With Detroit in bankruptcy court, and other municipalities, including perhaps Harrisburg, PA, not far behind, those old assumptions are going out the window.

In many ways, Detroit’s bankruptcy and Harrisburg’s insolvency represents a brave new world for specialists in public finance, and governance.

It’s population and tax base shrinking, its debt and unfunded pension obligations growing, Detroit’s problems in many ways are unique.

But in other ways, its problems aren’t so unique to other cities and localities.

Now the unspoken fear is starting to bubble up in the press, at least in passing:

“Officials in other financially troubled cities may feel encouraged to follow Detroit’s path, some experts say,” reports The New York Times today.

“Bankruptcy Bodes Ill for Market,” the industry broadside The Bond Buyer’s headline read yesterday. “The implications for the muni market appear potentially ominous.”

The Wall Street Journal today writes, “Muni-Bond Investors Wary, Not Surprised, by Detroit Bankruptcy: Treatment of General-Obligation Issues Rankles.”

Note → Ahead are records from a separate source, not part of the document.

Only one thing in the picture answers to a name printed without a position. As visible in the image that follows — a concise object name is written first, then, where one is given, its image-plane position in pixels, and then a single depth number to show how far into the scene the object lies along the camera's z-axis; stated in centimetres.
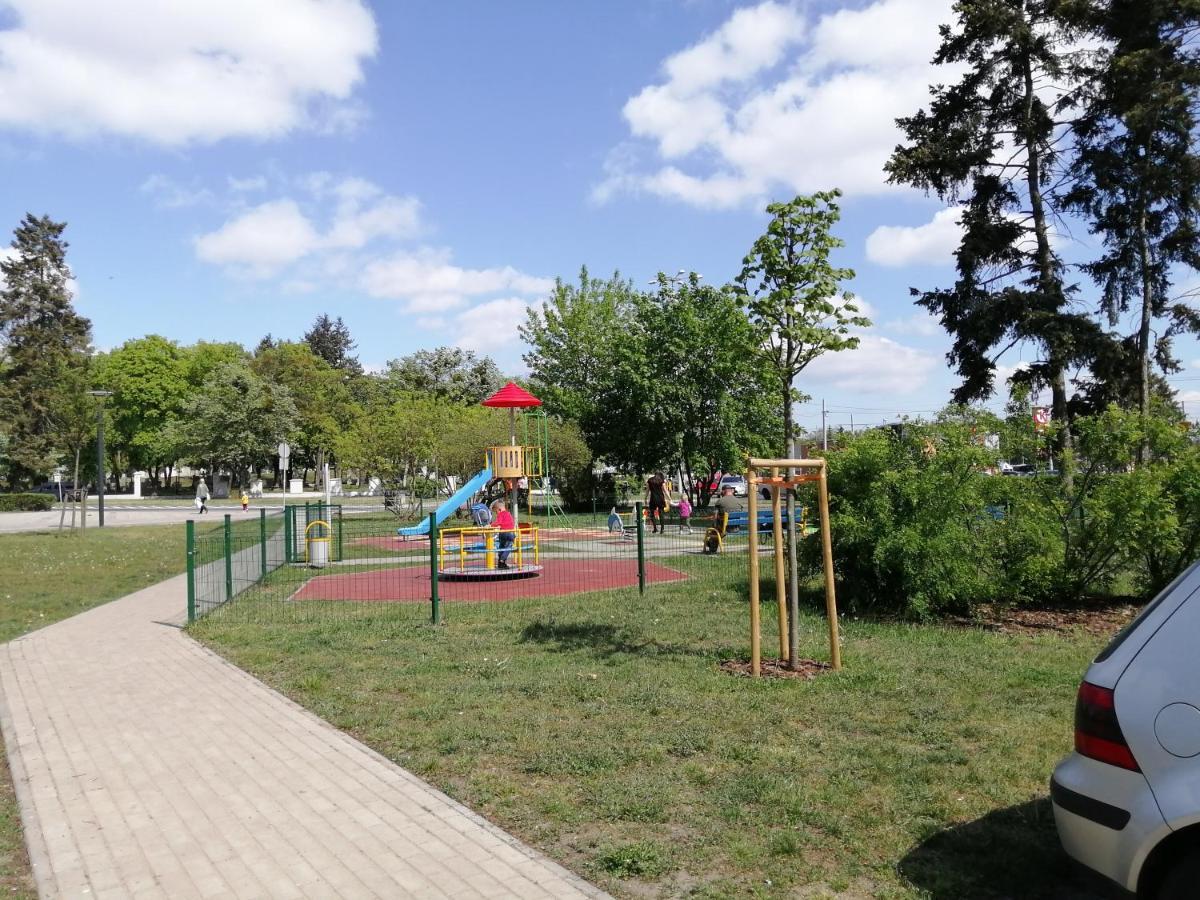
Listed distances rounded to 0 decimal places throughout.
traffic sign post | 2720
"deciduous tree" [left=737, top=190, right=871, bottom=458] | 795
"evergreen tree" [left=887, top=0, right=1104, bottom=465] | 2256
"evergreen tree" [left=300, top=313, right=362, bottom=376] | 10419
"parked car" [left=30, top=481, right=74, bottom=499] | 6625
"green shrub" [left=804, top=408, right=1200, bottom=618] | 977
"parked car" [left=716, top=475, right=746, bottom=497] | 5324
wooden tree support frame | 753
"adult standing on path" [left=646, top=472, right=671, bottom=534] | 2448
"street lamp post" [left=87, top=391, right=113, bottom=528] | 3188
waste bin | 1791
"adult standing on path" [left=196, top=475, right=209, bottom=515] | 4522
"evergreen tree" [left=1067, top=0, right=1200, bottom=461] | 2116
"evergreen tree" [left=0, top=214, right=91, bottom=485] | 6369
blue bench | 2056
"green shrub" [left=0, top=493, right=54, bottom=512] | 4931
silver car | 288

“Bond investors are particularly rankled that the city appears poised to seek significant cuts on general-obligation bonds, which are backed by a municipality’s taxing authority,” the WSJ reports. “Previously, this debt has been considered one of the safest types of munis.”

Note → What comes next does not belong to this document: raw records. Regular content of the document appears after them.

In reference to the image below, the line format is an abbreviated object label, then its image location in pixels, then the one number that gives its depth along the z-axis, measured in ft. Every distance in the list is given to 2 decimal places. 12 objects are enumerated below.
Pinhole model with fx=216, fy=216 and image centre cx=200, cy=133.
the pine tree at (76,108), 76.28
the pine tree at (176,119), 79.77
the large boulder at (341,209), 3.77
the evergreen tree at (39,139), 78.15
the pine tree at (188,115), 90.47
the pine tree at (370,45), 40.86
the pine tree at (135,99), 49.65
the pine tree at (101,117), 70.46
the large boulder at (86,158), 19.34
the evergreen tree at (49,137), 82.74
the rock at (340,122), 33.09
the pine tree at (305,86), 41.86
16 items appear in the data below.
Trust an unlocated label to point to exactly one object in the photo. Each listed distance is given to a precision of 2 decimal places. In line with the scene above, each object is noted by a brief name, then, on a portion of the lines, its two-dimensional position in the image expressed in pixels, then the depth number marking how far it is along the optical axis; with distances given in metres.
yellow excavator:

The bond insurers and sellers and buyers obviously hoped bankruptcy judges would see things their way. But it’s becoming obvious no judge will ask a poor resident of Detroit, or Harrisburg, to pay more taxes.

The real-world concern is that bond insurers now must pick up this slack, and pay the stiffed bond investor the difference.

The question is this: how deep are the pockets of the bond insurers if suddenly dozens of municipalities rush to bankruptcy court?

Last month, on June 17, The Bond Buyer published an article titled, “Detroit Default Shines A Light on Bond Insurers.”

“The fiscal condition of the insurers could play a role as negotiations play out over the next month, market participants said,” The Bond Buyer wrote.

I’ve been asked whether Detroit’s bankruptcy filing may make it easier for Harrisburg’s receiver to seek concessions from Harrisburg’s creditors, especially its bond insurer, Assured Guaranty Municipal (AGM).

Those with knowledge of Harrisburg’s financial predicament suspect just the opposite is true.

For AGM’s managers, recent developments have to be scary.

The smart play of the bond insurer might well be to throw itself on the mercy of a bankruptcy judge, and point out there’s a finite amount the bond insurers can pay, without going broke itself.

Meanwhile, local government debt continues to grow.

“Could this be the next debt bubble that plays havoc with the broader American economy?” one financial expert recently wondered aloud to me.

“Could this growing municipal debt problem cause the next stock market crash?” this expert asked. “Could it throw (Fed Chairman Ben) Bernanke off his chair? I could see these things happening.”

While all this plays out, we’re left to ponder the wisdom of those who continue to do the same-old thing, as if there is no problem.

Does it really make sense for the Lancaster County Solid Waste Management Authority to float upwards of $150 million in bonds to buy the troubled Harrisburg incinerator, in essence throwing good money after bad?

As NewsLanc has reported, the state recently approved a new municipal bond program, “The City Revitalization and Improvement Zone,” which communities like Lancaster seem to be clamoring to join.

How wise is that?

Perhaps now is a good time for local officials to step back, and stop borrowing money like there’s no tomorrow.